__What is needed__
Determine how many lines in the entries contain the string "Paul", and reply with that number alone.

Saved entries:
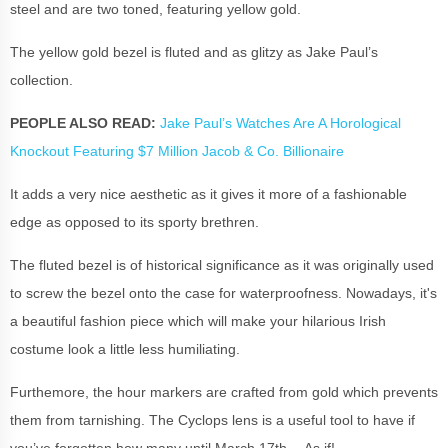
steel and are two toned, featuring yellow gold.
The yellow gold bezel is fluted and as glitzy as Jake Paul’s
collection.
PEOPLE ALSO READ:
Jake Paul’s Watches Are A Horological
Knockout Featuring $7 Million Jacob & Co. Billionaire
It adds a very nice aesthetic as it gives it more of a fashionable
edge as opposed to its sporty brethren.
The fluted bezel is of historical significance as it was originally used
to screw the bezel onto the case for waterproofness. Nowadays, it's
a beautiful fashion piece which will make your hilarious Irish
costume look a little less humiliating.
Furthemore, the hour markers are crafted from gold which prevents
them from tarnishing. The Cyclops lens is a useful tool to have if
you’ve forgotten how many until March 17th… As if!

__Answer space__
2